“Black Friday”? Not for this girl.

First things first: A couple of days ago, I’d promised to report back with some suggested wine pairings and side-dish recommendations for my CT contrast “smoothie.”

Alas, I’ve got nothing. The “berry” flavor was as bad as I’d feared. The consistency? Even worse. And to add insult to injury, my barium beverage rendered me uncontrollably flatulent for the rest of the day. (Poor Esteban.) That stuff just became Reason #21,897 Why I’d Rather Not Have Cancer.

Add in a gruff radiologist who repeatedly (violently!) pinched my skin as he wrestled with my i.v., an ill-fitting tie-in-back get-up that was four sizes too big, the anxiety of wondering whether all the radiation would cause problems of its own, and the hassle of trying to find my way back to my car in that sprawling rat-maze of a gigantic medical complex, and you have the makings of a pretty rotten day.

And yet I’m perfectly content.
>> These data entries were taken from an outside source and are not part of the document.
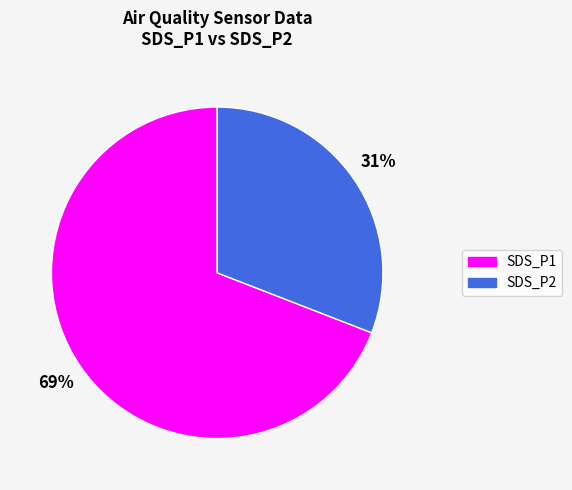

To the nearest percent, what is the average slice percentage?

50%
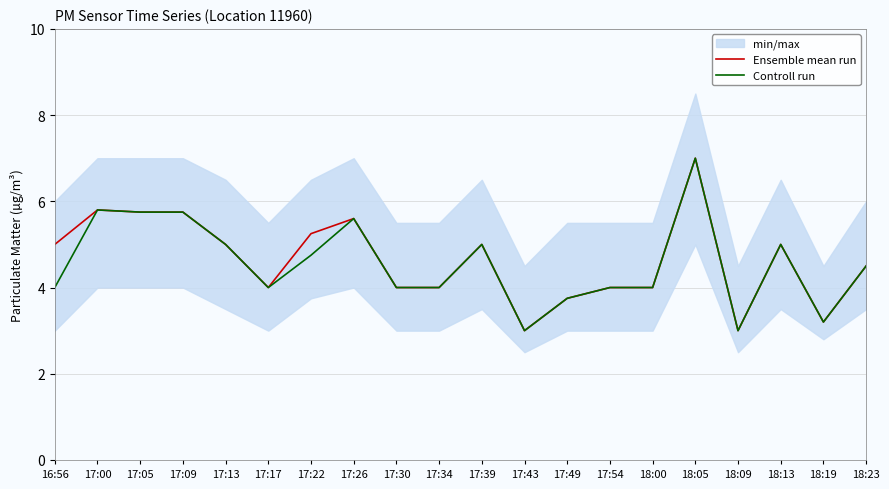

What is the sum of the Controll run values at 17:17 and 17:00?

9.8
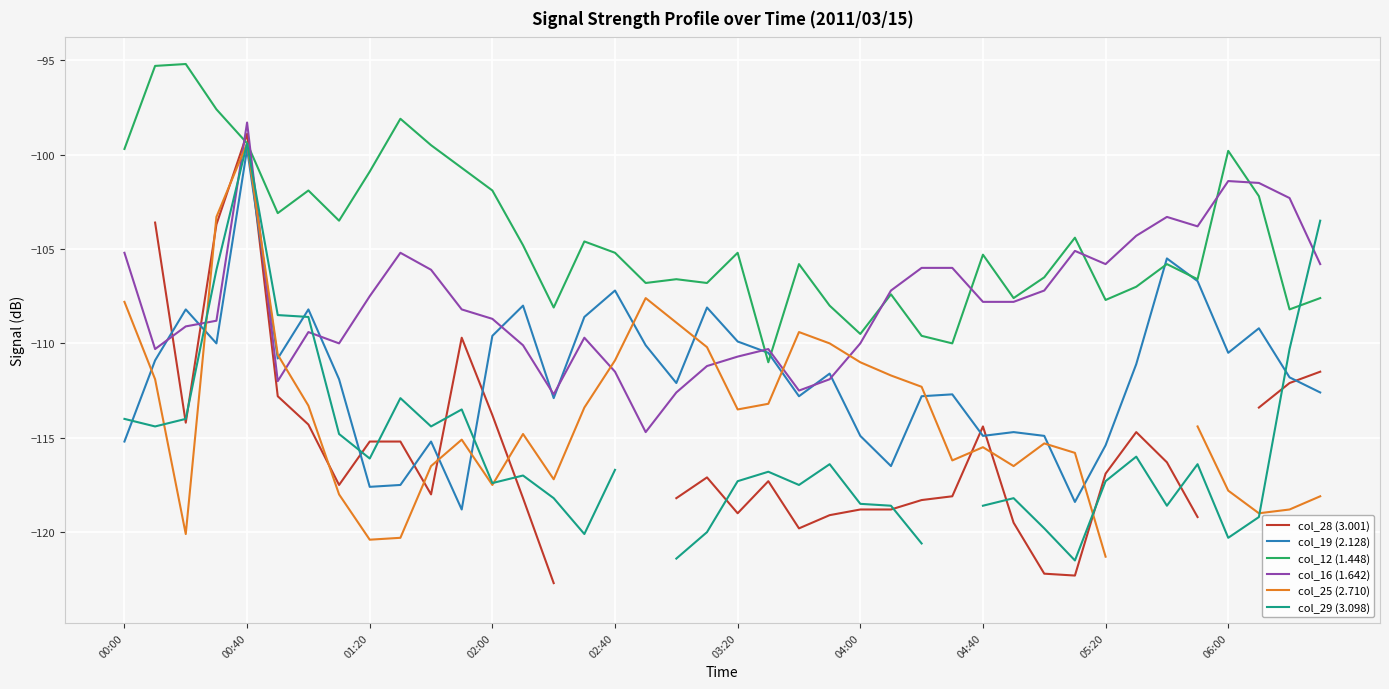

The value of col_16 (1.642) at 02:40 is -111.5. True or false?

True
That’s because, on the whole, my day was still wonderful.

My dog-sitting friend Tucker and I started the morning off with a predawn walk. I shivered the whole time (it was only 5˚F), but I loved my predecessors’ ghost-like footprints on the sidewalks.
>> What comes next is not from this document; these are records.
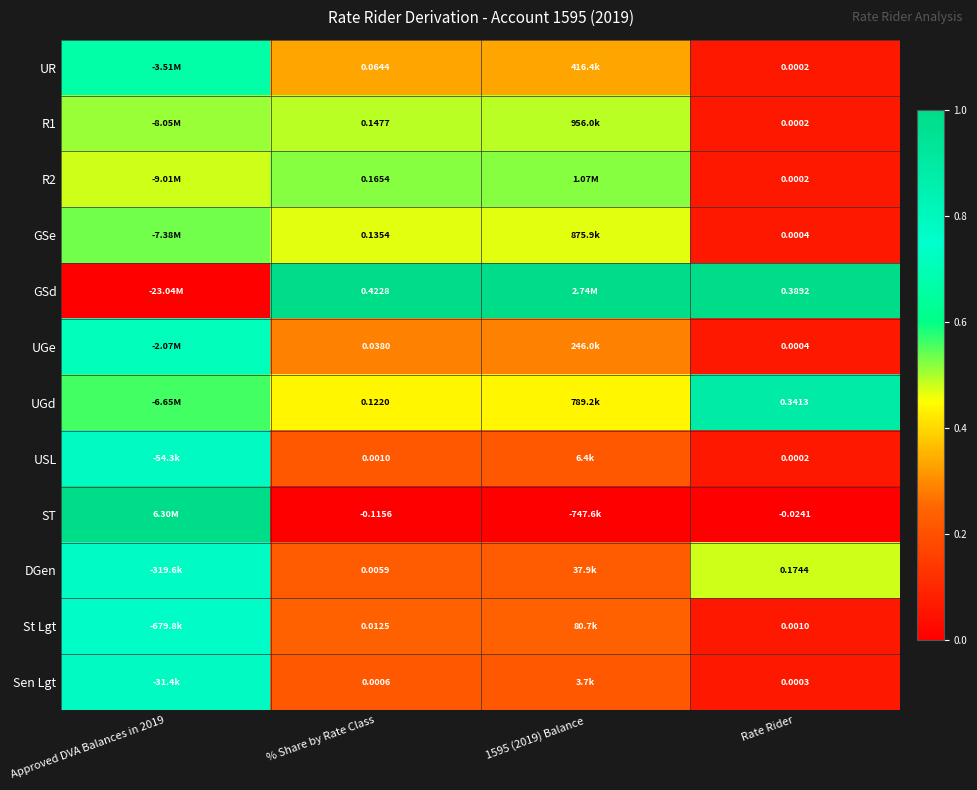

Rank the series by their maximum value, from lowest to highest.

R1, R2, GSe, UR, UGe, St Lgt, DGen, USL, Sen Lgt, UGd, GSd, ST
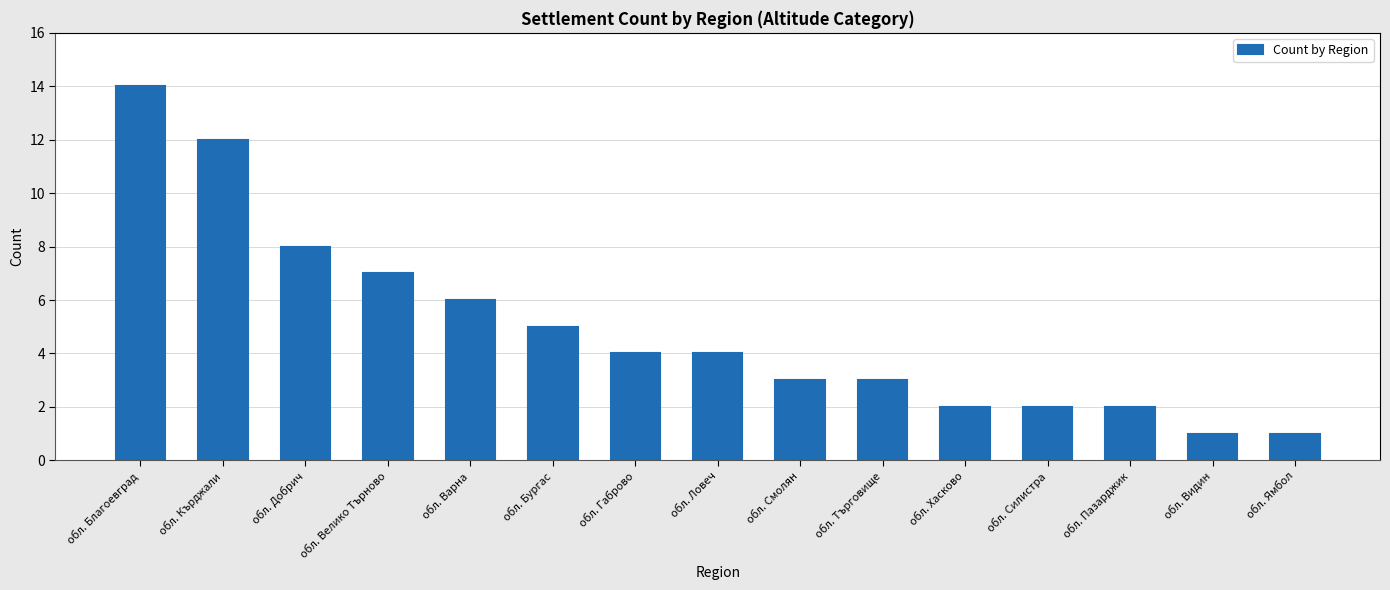

Reading left to right, transcribe all the data shown in this chart.

обл. Благоевград=14	обл. Кърджали=12	обл. Добрич=8	обл. Велико Търново=7	обл. Варна=6	обл. Бургас=5	обл. Габрово=4	обл. Ловеч=4	обл. Смолян=3	обл. Търговище=3	обл. Хасково=2	обл. Силистра=2	обл. Пазарджик=2	обл. Видин=1	обл. Ямбол=1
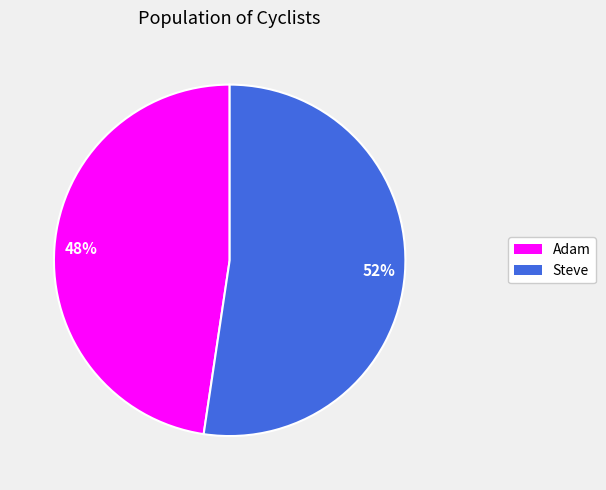

To the nearest percent, what percentage of the pie is Adam?

48%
I also loved Tucker’s urgent entreaties that I “throw the stick!” when we got home. He must think I’m Superman. (Thanks, buddy. Right back at ya.)
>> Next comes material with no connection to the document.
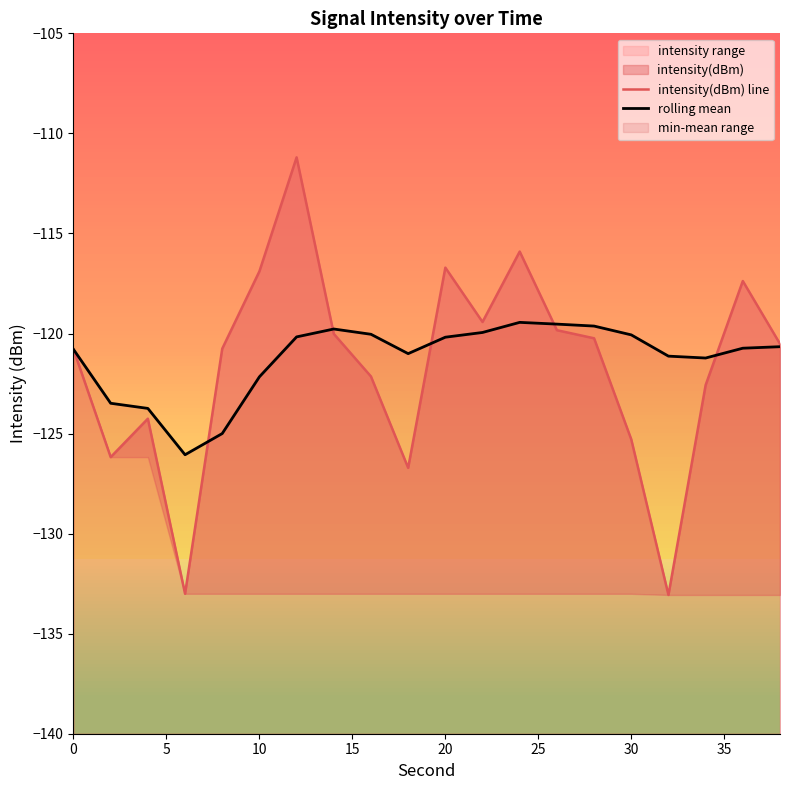

How many intersections are there between rolling mean and intensity(dBm) line?

5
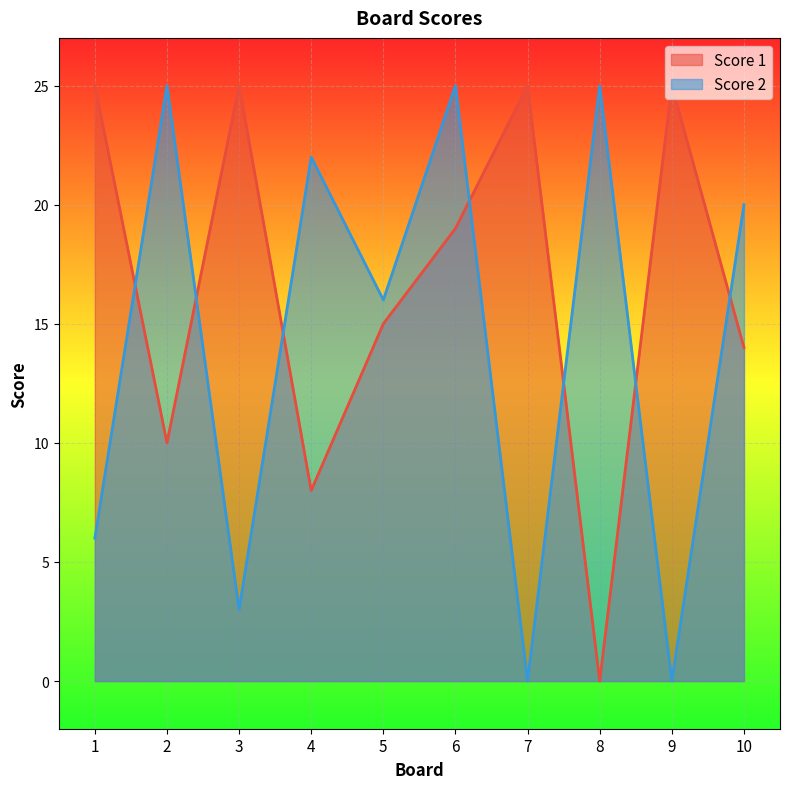

What is the value of the Score 1 point at the 2nd from the left?

10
I loved having lunch with my friend Naomi right after my scans. It turns out that friendship, laughter and sushi are the best antidote to a morning in the hospital.

I also loved coming home to Esteban and surfing the Web together. He showed me some clips from The Onion. I showed him a gorgeous video by my former colleague Brian Peterson.

Then Esteban, Tucker and I took a nap together. One word: Bliss.

As the day draws to a close, I can’t help but hear Leonard Cohen’s “Hallelujah” in my head. I have no idea what news the coming days will bring. But for today, this Friday is far from black.


  1. Gross. Berry flavored? Once they gave me vanilla creme flavored and let me tell you! There was absolutely nothing vanilla or creme-y about it. I think the pokes, pricks, sticks, bone marrow biopsies, scans, x-rays, genetic testing, MRIs, and so forth are all reasons why I would rather not have cancer! But at this point we are kind of like experts, aren’t we? I can insert big fancy medical words into everyday conversation, which maybe shouldn’t be a talent I should be proud of, but it’s taken me a long time to come this far.

    Fuerza chica 🙂

  2. “Fuerza chica” is right! And ditto for “paciencia, chica!”

    I often say that modern medicine is a double-edged sword. If not for the CT and MRI machines, I’d still be wandering around thinking that I’m one of the healthiest people on the planet. (Funny thing is, that may *still* be the case, in spite of all the scary tests.)

    And like you, I’m finding a special kind of joy in throwing words like “morphology” and “histology” into casual conversation. My goal is to one day pass for a brain surgeon, instead of a brain patient. Ha.

    Anyway, thanks for all the encouraging notes. I look forward to meeting you (and hopefully L as well) soon!